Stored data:
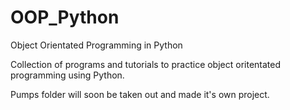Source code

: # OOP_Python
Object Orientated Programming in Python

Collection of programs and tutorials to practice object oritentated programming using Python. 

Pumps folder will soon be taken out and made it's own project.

==

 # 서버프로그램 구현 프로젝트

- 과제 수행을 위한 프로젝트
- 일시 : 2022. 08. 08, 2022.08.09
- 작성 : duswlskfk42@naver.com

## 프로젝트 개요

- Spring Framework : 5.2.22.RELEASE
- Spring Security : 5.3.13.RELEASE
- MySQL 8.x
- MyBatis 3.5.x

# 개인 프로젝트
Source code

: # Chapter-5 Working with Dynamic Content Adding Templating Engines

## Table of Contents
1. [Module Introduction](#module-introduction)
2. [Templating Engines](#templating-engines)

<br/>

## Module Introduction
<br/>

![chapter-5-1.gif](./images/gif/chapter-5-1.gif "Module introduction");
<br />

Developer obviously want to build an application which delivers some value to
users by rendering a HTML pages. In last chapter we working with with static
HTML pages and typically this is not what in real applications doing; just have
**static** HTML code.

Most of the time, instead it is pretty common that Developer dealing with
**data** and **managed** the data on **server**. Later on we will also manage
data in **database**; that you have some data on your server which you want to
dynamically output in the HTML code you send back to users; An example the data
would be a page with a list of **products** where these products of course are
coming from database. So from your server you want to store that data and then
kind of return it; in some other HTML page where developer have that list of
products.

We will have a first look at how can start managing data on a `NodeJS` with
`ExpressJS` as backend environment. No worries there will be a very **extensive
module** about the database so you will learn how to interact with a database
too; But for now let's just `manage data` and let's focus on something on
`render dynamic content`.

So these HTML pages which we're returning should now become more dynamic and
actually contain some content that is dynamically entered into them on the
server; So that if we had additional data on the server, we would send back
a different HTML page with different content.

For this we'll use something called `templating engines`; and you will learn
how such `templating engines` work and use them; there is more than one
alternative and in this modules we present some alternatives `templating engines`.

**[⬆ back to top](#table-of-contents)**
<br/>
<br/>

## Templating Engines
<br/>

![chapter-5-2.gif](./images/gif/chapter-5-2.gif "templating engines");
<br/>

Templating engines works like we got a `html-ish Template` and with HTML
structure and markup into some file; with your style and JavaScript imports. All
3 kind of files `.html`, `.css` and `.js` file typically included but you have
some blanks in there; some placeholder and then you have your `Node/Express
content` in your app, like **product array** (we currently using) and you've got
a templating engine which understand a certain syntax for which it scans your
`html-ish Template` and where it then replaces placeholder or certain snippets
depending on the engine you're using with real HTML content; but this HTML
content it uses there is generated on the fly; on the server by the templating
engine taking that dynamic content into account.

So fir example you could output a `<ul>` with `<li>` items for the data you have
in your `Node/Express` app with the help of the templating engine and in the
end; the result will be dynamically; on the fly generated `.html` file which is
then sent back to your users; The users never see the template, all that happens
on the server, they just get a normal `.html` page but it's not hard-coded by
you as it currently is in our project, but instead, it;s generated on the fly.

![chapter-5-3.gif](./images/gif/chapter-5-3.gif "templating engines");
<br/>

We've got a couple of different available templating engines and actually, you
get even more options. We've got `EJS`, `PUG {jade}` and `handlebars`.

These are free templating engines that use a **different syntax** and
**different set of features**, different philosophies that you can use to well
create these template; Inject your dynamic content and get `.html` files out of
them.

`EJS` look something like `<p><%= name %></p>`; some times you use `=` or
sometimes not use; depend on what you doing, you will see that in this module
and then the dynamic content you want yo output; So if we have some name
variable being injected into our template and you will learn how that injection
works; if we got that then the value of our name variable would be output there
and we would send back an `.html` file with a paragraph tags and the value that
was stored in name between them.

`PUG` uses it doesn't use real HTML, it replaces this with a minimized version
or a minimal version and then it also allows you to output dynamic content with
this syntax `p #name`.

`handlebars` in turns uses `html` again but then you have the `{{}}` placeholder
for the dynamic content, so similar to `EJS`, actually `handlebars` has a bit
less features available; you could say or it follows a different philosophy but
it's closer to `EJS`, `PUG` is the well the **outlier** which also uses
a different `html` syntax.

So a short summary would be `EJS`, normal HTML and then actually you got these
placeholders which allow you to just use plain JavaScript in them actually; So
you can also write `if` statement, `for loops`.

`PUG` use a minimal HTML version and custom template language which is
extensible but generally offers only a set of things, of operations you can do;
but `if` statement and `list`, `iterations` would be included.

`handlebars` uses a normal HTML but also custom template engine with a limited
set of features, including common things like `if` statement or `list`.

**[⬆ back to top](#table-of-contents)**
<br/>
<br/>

== PROBLEM REQUIREMENTS ==
Using the data above, reproduce exactly the lines from the line that contains "more than one" through the line that contains "Templating engines works", including both.

== TASK RESULT ==
how such `templating engines` work and use them; there is more than one
alternative and in this modules we present some alternatives `templating engines`.

**[⬆ back to top](#table-of-contents)**
<br/>
<br/>

## Templating Engines
<br/>

![chapter-5-2.gif](./images/gif/chapter-5-2.gif "templating engines");
<br/>

Templating engines works like we got a `html-ish Template` and with HTML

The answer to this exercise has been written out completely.